# WORK TO BE COMPLETED
Copy verbatim the portion of the Asia Pacific startups analysis that opens with "Choosing data visualization" and closes with "to DOM manipulation.".

==== PASSAGE PROVIDED

Asia Pacific Startups Analysis
In this project, I scraped and analyzed Asia Pacific startups. I am interested to identify startups distribution in APAC and outliers.
Project Overview
The objective of this data science project is to discover early-stage (<= Series A) Asia Pacific (APAC) startups with the potential to become a unicorn (> $1 billion USD valuation).
Tech objectives:
- To scrape data from an infinite scrolling website
- Interactive data visualizations
I am a globalist. Before I look beyond APAC, I want to have an overview of my surroundings.
I am interested in startups that:
- Build unique product / service
- Consist of 1st class executor
- Solve near mission-impossible level challenges on the path to become a unicorn
- Are not an "uber" of something
Tech in Asia (TIA) is a Y-combinator alumni Singapore startup. The Asia version of Techcrunch and Crunchbase.
TIA plays a part in helping Asia tech scene, so I will not share the data nor the method I used to get it.
Extract, Transform, Load (ETL)
From the data, I managed to reverse engineer and get parts of the TIA database schema.
TIA has invested decent time in compiling the companies data as this is the cleanest data I have scraped.
TIA updates the data regularly. The number of companies increases from 57306
to 57620
between 2019-05-26
and 2019-06-01
.
Based on the data, I do see some problems, so it's not perfect.
I manage to gauge the strength of TIA's Data & Software Engineer from this process.
Choosing data visualization tools
#1. D3.js
D3 is a JS library for manipulating documents based on data. It helps to combines powerful visualization components and a data-driven approach to DOM manipulation.
D3 is the de facto standard for building complex data visualizations on the web.
Usually, engineers use backend language (Python, Ruby, Java) for the ETL process and pass the finalized data to the frontend. With D3, you can do ETL at the frontend directly.

========
==== INFORMATION

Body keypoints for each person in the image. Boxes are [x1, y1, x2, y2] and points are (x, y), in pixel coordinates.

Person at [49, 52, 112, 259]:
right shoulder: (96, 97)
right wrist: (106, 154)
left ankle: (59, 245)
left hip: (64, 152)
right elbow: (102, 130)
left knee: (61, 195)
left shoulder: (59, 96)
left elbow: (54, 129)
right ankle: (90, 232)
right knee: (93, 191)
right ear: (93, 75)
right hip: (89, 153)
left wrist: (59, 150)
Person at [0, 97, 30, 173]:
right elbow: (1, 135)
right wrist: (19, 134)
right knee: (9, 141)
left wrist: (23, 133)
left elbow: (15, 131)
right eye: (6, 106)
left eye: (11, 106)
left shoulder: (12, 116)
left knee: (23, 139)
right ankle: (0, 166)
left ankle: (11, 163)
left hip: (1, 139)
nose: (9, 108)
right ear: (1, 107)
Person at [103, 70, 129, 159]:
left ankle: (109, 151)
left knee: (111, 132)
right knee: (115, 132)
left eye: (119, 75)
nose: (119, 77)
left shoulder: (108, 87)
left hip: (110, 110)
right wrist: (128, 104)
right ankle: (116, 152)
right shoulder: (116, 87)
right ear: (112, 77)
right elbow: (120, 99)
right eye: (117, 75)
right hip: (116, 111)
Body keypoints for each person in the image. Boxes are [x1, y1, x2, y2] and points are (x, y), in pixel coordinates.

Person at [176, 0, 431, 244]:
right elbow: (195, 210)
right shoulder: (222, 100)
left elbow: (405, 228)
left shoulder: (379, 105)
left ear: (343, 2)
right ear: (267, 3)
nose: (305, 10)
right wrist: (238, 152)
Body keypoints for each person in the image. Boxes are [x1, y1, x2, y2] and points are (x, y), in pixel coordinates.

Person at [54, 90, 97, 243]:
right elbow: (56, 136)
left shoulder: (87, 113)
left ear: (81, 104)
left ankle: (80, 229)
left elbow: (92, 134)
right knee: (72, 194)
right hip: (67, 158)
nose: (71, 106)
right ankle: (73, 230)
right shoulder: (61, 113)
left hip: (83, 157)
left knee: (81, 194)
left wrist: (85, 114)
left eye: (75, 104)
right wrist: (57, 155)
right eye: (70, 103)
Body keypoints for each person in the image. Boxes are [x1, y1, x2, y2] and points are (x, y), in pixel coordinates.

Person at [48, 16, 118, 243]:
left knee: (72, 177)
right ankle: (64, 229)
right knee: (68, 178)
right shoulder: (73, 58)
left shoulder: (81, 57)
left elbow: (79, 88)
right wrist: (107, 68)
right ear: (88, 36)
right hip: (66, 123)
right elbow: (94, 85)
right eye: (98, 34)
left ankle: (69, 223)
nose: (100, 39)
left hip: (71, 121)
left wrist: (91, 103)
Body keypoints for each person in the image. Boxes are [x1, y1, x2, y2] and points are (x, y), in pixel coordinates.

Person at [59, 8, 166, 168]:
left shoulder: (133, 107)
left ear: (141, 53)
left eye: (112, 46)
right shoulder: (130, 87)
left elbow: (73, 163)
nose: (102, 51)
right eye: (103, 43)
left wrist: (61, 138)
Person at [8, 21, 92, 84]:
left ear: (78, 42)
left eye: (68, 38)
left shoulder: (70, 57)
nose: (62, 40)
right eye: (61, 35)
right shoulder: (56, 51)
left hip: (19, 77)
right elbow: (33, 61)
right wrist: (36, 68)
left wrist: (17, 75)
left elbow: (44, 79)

========

# YOUR SOLUTION
Choosing data visualization tools
#1. D3.js
D3 is a JS library for manipulating documents based on data. It helps to combines powerful visualization components and a data-driven approach to DOM manipulation.